Task goal:
Using the entries below, quote exactly the span of lines that begins with the line containing "If the overseas" and ends with the final line.

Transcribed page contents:
——

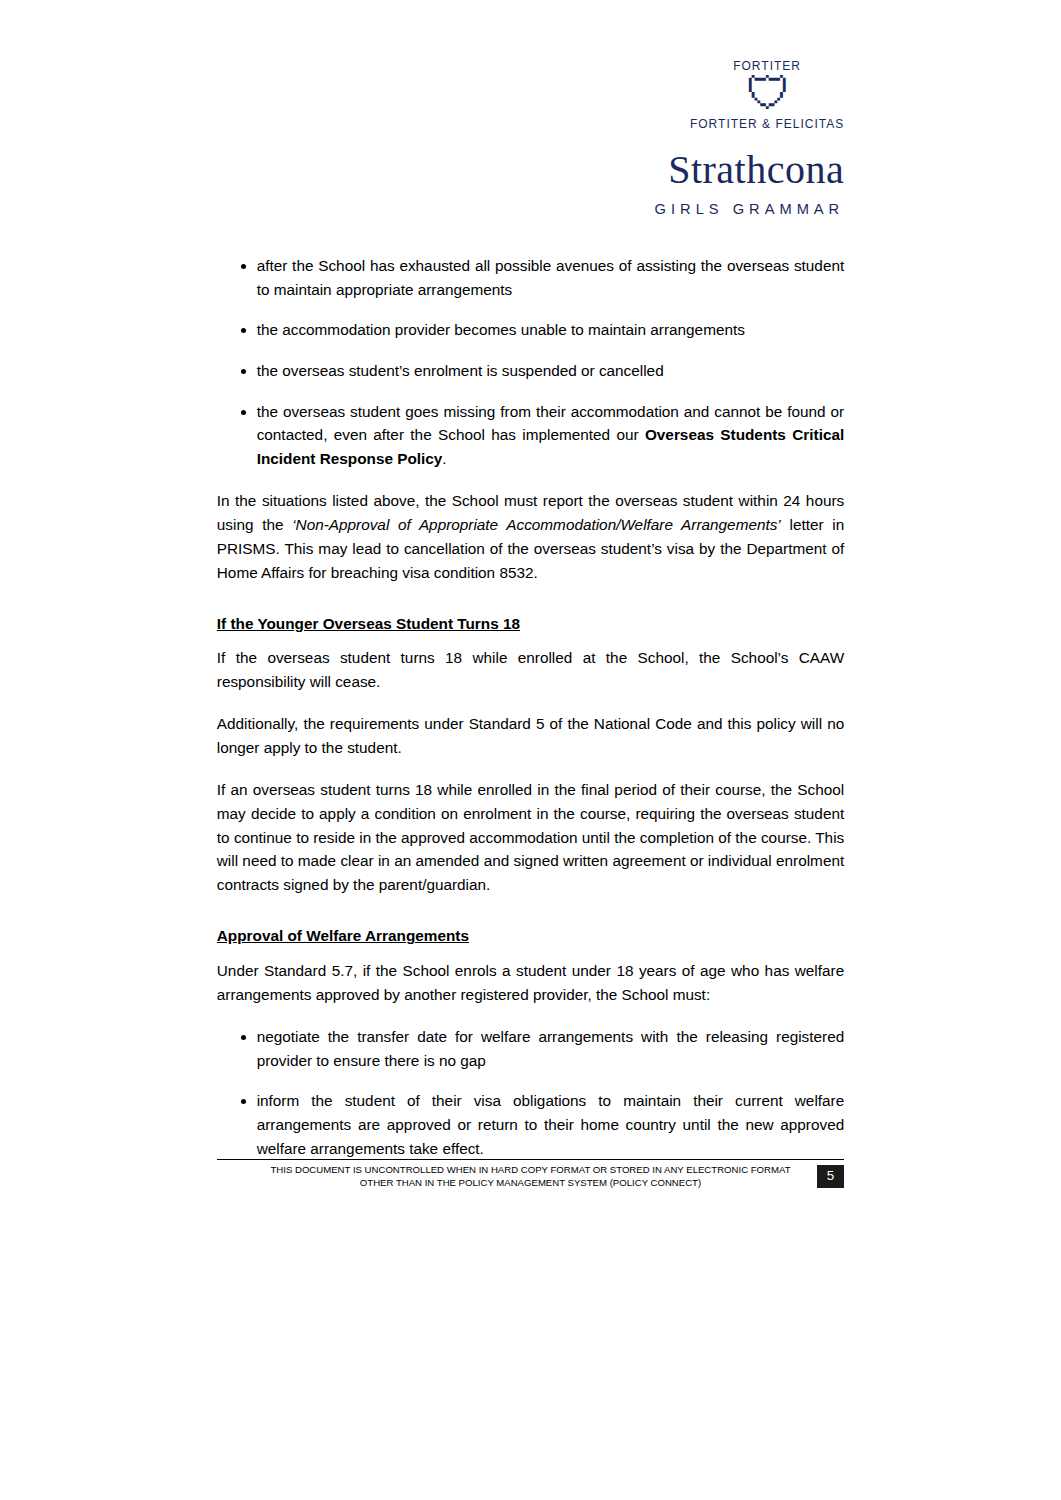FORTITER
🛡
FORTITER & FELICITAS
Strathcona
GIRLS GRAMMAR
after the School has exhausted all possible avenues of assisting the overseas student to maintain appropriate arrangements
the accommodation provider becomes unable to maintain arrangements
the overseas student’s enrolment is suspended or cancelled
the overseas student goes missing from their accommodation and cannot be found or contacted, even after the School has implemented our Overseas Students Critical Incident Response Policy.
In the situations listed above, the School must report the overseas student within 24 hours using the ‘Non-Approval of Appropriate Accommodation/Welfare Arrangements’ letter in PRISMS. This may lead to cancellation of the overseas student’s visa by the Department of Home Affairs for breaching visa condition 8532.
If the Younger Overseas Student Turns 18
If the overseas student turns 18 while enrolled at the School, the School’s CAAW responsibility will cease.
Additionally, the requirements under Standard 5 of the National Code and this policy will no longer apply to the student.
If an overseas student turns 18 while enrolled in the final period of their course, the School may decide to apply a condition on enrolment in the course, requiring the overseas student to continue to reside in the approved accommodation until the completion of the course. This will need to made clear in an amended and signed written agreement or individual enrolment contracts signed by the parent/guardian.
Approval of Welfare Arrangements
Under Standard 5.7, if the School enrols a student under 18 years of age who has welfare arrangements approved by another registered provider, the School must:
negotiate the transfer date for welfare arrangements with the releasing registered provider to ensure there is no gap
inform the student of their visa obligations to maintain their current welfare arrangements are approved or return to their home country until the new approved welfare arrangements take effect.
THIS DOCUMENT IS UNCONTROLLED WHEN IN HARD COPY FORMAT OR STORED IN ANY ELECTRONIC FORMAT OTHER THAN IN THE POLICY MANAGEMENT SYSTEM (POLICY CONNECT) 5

——

Written answer:
If the overseas student turns 18 while enrolled at the School, the School’s CAAW responsibility will cease.
Additionally, the requirements under Standard 5 of the National Code and this policy will no longer apply to the student.
If an overseas student turns 18 while enrolled in the final period of their course, the School may decide to apply a condition on enrolment in the course, requiring the overseas student to continue to reside in the approved accommodation until the completion of the course. This will need to made clear in an amended and signed written agreement or individual enrolment contracts signed by the parent/guardian.
Approval of Welfare Arrangements
Under Standard 5.7, if the School enrols a student under 18 years of age who has welfare arrangements approved by another registered provider, the School must:
negotiate the transfer date for welfare arrangements with the releasing registered provider to ensure there is no gap
inform the student of their visa obligations to maintain their current welfare arrangements are approved or return to their home country until the new approved welfare arrangements take effect.
THIS DOCUMENT IS UNCONTROLLED WHEN IN HARD COPY FORMAT OR STORED IN ANY ELECTRONIC FORMAT OTHER THAN IN THE POLICY MANAGEMENT SYSTEM (POLICY CONNECT) 5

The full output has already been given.